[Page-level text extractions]

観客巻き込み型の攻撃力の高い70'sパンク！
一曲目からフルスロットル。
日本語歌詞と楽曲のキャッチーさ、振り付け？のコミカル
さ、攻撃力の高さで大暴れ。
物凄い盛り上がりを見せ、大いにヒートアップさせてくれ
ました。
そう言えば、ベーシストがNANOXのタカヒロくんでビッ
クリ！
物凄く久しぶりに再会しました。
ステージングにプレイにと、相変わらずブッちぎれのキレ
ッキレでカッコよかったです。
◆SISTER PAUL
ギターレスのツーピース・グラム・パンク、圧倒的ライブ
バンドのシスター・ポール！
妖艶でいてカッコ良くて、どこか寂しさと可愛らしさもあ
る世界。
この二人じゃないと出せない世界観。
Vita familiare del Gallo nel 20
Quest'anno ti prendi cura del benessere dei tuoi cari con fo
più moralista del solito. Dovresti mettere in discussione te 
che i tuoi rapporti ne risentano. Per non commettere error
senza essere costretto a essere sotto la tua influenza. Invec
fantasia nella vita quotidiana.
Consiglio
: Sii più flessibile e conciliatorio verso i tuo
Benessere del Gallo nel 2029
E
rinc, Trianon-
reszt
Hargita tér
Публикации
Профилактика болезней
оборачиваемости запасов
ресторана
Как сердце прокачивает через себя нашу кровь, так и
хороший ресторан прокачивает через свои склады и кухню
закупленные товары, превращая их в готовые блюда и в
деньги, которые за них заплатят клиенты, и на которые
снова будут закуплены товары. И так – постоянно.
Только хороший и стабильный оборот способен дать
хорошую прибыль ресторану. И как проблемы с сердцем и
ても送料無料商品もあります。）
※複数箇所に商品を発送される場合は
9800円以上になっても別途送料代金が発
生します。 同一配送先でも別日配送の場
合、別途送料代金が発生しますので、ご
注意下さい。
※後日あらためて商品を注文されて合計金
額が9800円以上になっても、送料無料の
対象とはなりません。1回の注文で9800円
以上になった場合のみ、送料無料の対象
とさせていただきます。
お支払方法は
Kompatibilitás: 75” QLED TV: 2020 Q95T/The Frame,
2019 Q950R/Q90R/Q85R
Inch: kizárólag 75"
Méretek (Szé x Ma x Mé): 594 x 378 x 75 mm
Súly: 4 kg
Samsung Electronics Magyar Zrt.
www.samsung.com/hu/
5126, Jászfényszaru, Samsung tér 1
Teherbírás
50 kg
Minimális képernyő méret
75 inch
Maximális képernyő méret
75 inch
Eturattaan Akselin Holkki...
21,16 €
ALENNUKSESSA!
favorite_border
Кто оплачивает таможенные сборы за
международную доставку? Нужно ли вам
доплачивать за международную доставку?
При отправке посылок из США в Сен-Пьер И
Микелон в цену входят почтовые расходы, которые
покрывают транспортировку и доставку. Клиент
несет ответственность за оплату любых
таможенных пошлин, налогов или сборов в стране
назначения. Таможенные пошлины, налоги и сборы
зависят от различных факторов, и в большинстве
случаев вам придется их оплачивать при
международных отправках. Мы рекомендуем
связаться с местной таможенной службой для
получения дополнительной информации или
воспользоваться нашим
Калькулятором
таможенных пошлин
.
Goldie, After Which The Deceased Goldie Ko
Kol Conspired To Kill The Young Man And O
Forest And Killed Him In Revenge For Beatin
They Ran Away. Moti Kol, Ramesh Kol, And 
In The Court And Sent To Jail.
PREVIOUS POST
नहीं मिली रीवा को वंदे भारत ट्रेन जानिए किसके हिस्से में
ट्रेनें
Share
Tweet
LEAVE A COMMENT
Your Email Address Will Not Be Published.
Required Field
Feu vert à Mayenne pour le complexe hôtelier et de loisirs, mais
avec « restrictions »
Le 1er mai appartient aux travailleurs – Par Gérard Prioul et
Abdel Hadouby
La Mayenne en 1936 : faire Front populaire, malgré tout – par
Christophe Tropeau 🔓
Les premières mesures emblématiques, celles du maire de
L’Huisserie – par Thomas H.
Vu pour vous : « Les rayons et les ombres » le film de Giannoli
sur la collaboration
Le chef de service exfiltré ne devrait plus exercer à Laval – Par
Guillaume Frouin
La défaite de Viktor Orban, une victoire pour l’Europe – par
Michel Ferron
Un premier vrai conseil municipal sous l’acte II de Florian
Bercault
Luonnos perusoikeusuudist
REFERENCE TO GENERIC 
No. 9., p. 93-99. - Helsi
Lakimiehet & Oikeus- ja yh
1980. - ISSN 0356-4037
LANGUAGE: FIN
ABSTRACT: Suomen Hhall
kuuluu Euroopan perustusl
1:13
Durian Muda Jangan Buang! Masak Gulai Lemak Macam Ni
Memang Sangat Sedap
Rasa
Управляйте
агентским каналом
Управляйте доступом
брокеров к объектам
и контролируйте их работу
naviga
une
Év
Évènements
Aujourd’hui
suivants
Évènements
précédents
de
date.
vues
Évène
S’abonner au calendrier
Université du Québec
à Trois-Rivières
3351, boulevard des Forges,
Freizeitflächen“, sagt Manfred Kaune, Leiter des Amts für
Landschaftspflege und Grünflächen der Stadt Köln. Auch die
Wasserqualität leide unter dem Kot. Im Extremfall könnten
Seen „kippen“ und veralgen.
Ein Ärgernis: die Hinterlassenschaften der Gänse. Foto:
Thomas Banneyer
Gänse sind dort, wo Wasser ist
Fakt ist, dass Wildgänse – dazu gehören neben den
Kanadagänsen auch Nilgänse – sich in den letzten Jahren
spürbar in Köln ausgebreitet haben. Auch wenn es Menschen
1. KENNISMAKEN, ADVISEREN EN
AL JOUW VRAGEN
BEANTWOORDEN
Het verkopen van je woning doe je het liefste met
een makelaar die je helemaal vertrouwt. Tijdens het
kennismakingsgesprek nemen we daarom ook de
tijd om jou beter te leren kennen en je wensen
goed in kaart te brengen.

Task to carry out: Every line of the data must be reproduced exactly.

Worked solution:
観客巻き込み型の攻撃力の高い70'sパンク！
一曲目からフルスロットル。
日本語歌詞と楽曲のキャッチーさ、振り付け？のコミカル
さ、攻撃力の高さで大暴れ。
物凄い盛り上がりを見せ、大いにヒートアップさせてくれ
ました。
そう言えば、ベーシストがNANOXのタカヒロくんでビッ
クリ！
物凄く久しぶりに再会しました。
ステージングにプレイにと、相変わらずブッちぎれのキレ
ッキレでカッコよかったです。
◆SISTER PAUL
ギターレスのツーピース・グラム・パンク、圧倒的ライブ
バンドのシスター・ポール！
妖艶でいてカッコ良くて、どこか寂しさと可愛らしさもあ
る世界。
この二人じゃないと出せない世界観。
Vita familiare del Gallo nel 20
Quest'anno ti prendi cura del benessere dei tuoi cari con fo
più moralista del solito. Dovresti mettere in discussione te 
che i tuoi rapporti ne risentano. Per non commettere error
senza essere costretto a essere sotto la tua influenza. Invec
fantasia nella vita quotidiana.
Consiglio
: Sii più flessibile e conciliatorio verso i tuo
Benessere del Gallo nel 2029
E
rinc, Trianon-
reszt
Hargita tér
Публикации
Профилактика болезней
оборачиваемости запасов
ресторана
Как сердце прокачивает через себя нашу кровь, так и
хороший ресторан прокачивает через свои склады и кухню
закупленные товары, превращая их в готовые блюда и в
деньги, которые за них заплатят клиенты, и на которые
снова будут закуплены товары. И так – постоянно.
Только хороший и стабильный оборот способен дать
хорошую прибыль ресторану. И как проблемы с сердцем и
ても送料無料商品もあります。）
※複数箇所に商品を発送される場合は
9800円以上になっても別途送料代金が発
生します。 同一配送先でも別日配送の場
合、別途送料代金が発生しますので、ご
注意下さい。
※後日あらためて商品を注文されて合計金
額が9800円以上になっても、送料無料の
対象とはなりません。1回の注文で9800円
以上になった場合のみ、送料無料の対象
とさせていただきます。
お支払方法は
Kompatibilitás: 75” QLED TV: 2020 Q95T/The Frame,
2019 Q950R/Q90R/Q85R
Inch: kizárólag 75"
Méretek (Szé x Ma x Mé): 594 x 378 x 75 mm
Súly: 4 kg
Samsung Electronics Magyar Zrt.
www.samsung.com/hu/
5126, Jászfényszaru, Samsung tér 1
Teherbírás
50 kg
Minimális képernyő méret
75 inch
Maximális képernyő méret
75 inch
Eturattaan Akselin Holkki...
21,16 €
ALENNUKSESSA!
favorite_border
Кто оплачивает таможенные сборы за
международную доставку? Нужно ли вам
доплачивать за международную доставку?
При отправке посылок из США в Сен-Пьер И
Микелон в цену входят почтовые расходы, которые
покрывают транспортировку и доставку. Клиент
несет ответственность за оплату любых
таможенных пошлин, налогов или сборов в стране
назначения. Таможенные пошлины, налоги и сборы
зависят от различных факторов, и в большинстве
случаев вам придется их оплачивать при
международных отправках. Мы рекомендуем
связаться с местной таможенной службой для
получения дополнительной информации или
воспользоваться нашим
Калькулятором
таможенных пошлин
.
Goldie, After Which The Deceased Goldie Ko
Kol Conspired To Kill The Young Man And O
Forest And Killed Him In Revenge For Beatin
They Ran Away. Moti Kol, Ramesh Kol, And 
In The Court And Sent To Jail.
PREVIOUS POST
नहीं मिली रीवा को वंदे भारत ट्रेन जानिए किसके हिस्से में
ट्रेनें
Share
Tweet
LEAVE A COMMENT
Your Email Address Will Not Be Published.
Required Field
Feu vert à Mayenne pour le complexe hôtelier et de loisirs, mais
avec « restrictions »
Le 1er mai appartient aux travailleurs – Par Gérard Prioul et
Abdel Hadouby
La Mayenne en 1936 : faire Front populaire, malgré tout – par
Christophe Tropeau 🔓
Les premières mesures emblématiques, celles du maire de
L’Huisserie – par Thomas H.
Vu pour vous : « Les rayons et les ombres » le film de Giannoli
sur la collaboration
Le chef de service exfiltré ne devrait plus exercer à Laval – Par
Guillaume Frouin
La défaite de Viktor Orban, une victoire pour l’Europe – par
Michel Ferron
Un premier vrai conseil municipal sous l’acte II de Florian
Bercault
Luonnos perusoikeusuudist
REFERENCE TO GENERIC 
No. 9., p. 93-99. - Helsi
Lakimiehet & Oikeus- ja yh
1980. - ISSN 0356-4037
LANGUAGE: FIN
ABSTRACT: Suomen Hhall
kuuluu Euroopan perustusl
1:13
Durian Muda Jangan Buang! Masak Gulai Lemak Macam Ni
Memang Sangat Sedap
Rasa
Управляйте
агентским каналом
Управляйте доступом
брокеров к объектам
и контролируйте их работу
naviga
une
Év
Évènements
Aujourd’hui
suivants
Évènements
précédents
de
date.
vues
Évène
S’abonner au calendrier
Université du Québec
à Trois-Rivières
3351, boulevard des Forges,
Freizeitflächen“, sagt Manfred Kaune, Leiter des Amts für
Landschaftspflege und Grünflächen der Stadt Köln. Auch die
Wasserqualität leide unter dem Kot. Im Extremfall könnten
Seen „kippen“ und veralgen.
Ein Ärgernis: die Hinterlassenschaften der Gänse. Foto:
Thomas Banneyer
Gänse sind dort, wo Wasser ist
Fakt ist, dass Wildgänse – dazu gehören neben den
Kanadagänsen auch Nilgänse – sich in den letzten Jahren
spürbar in Köln ausgebreitet haben. Auch wenn es Menschen
1. KENNISMAKEN, ADVISEREN EN
AL JOUW VRAGEN
BEANTWOORDEN
Het verkopen van je woning doe je het liefste met
een makelaar die je helemaal vertrouwt. Tijdens het
kennismakingsgesprek nemen we daarom ook de
tijd om jou beter te leren kennen en je wensen
goed in kaart te brengen.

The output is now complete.